Em São Paulo, o estudante do terceiro ano do ensino médio, Erik Enzo Okuhama, de 17 anos, acredita que o tema facilitou a prova para estudantes que têm conhecimento sobre temas gerais. "Achei que seria mais polêmico, mais atual. Acabei focando em educação de uma forma mais ampla. Como estudo em escola pública, sei que as escolas têm uma delas agem defasagem, daí falei que ela é ainda maior para pessoas que têm alguma deficiência", comenta.

Houve até quem desistisse de fazer a redação. "Já não estava muito a fim de fazer e, quando veio este tema difícil, optei por não fazer. Estou fazendo o Enem pela quinta vez somente para testar meus conhecimentos", disse o estudante de Nutrição, Jorge Alan, de 19 anos, ao sair das provas realizadas no Centro Universitário Estácio do Ceará.

Alunos também avaliaram, como em outros anos, que os enunciados das questões do Enem foram muito extensas. Com a intenção de cursar Medicina, Rachel Almeida, de 20 anos, disse que o problema era recorrente principalmente em História. "Tinha muito conteúdo envolvendo direitos humanos, leis trabalhistas, mas não achei difícil. Foi tudo o que tinham passado na escola para a gente", diz a garota, que fez a prova no campus Vergueiro da Unip.

Segundo o ministro da Educação Mendonça Filho, não foram registradas ocorrências graves no primeiro dia de prova. O MEC verificou quatro situações: duas de pessoas que saíram correndo com o caderno de questões antes do horário permitido, além de outros dois locais de provas onde não foi possível fazer a aplicação do Enem por problemas de energia - uma em Teresina, no Piauí, e outra em Curuaçu, em Goiás. O MEC ainda não possui o número de quantas pessoas não puderam fazer o teste por problemas técnicos, mas assegurou que os participantes não serão prejudicados e poderão refazer a avaliação nos dias 12 e 13 de dezembro.
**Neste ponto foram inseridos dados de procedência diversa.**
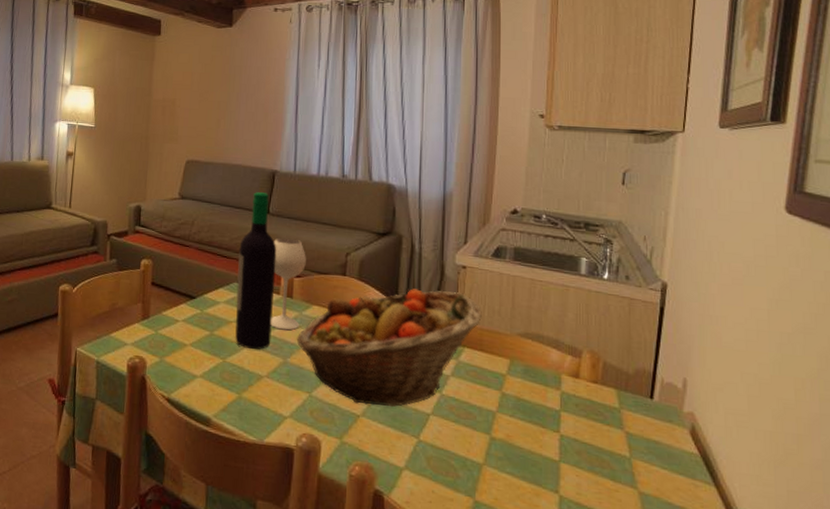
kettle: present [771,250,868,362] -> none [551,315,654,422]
O tema da redação foi considerado atípico e pouco trabalhado ao longo do ano, mas desafiador, por professores ouvidos pela reportagem. "É um tema muito específico e muito pouco trabalhado A problematização é muito óbvia", diz a coordenadora de redação do curso Poliedro, Gabriela Carvalho. "Não é um tema do cotidiano. A gente não sabe como a pessoa surda se sente, não sabemos como é o processo de exclusão pelo qual ela passa", diz. Ela também reclamou da coletânea de informações que deveriam ser usadas pelos candidatos. "Estava muito pobre, com poucos textos e poucas informações."

O professor de Português André Valente, do Cursinho da Poli, diz que a escolha dos organizadores segue uma tendência de discutir temas relacionados a minorias. "É um tema que veio mostrar que não dá pra tratar direitos humanos como algo ideológico no sentido partidário da palavra", diz Valente. "O Inep (Instituto Nacional de Pesquisas Educacionais, órgão organizador do exame) mostra, mais uma vez, que o jovem que presta o vestibular precisa discutir esses temas."
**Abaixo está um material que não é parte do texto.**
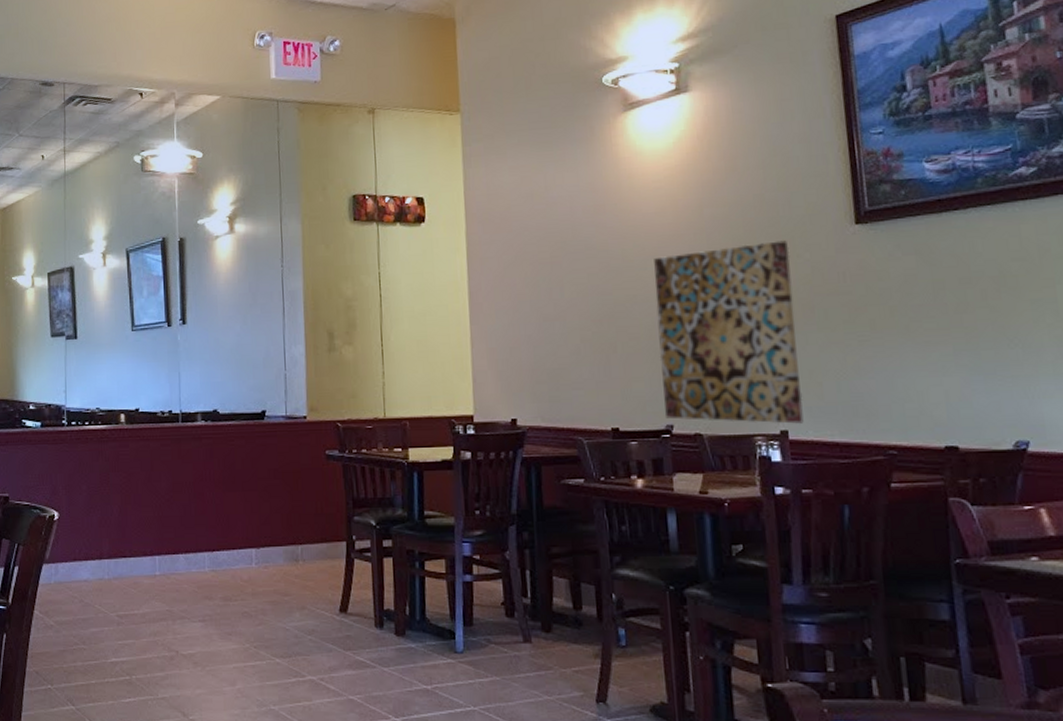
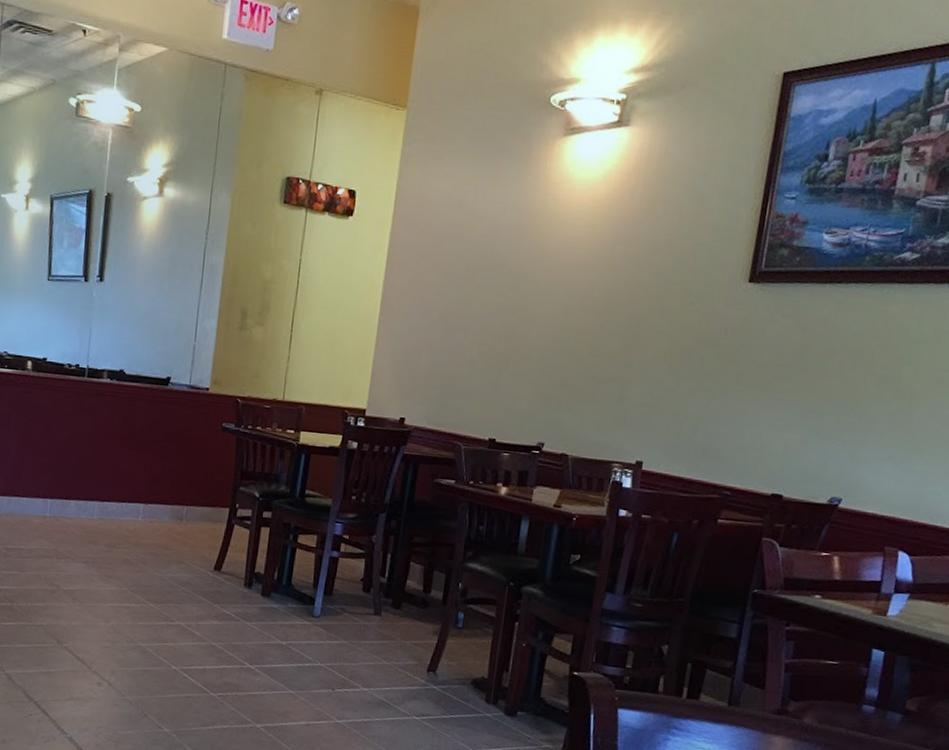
wall art: present [654,240,804,424] -> none [538,285,685,457]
O desafio, dizem os especialistas, é que o candidato deveria apontar uma proposta de intervenção objetiva, que não fugisse do tema proposto. "Pode contar pontos sugerir uma iniciativa de cotas e a ampliação do sistema de libras nas universidades. O aluno também pode reforçar a necessidade do poder público atuar mais efetivamente e da sociedade em cobrar mudanças", diz a professora Maria Aparecida Custódio, do Laboratório de Redação do Objetivo.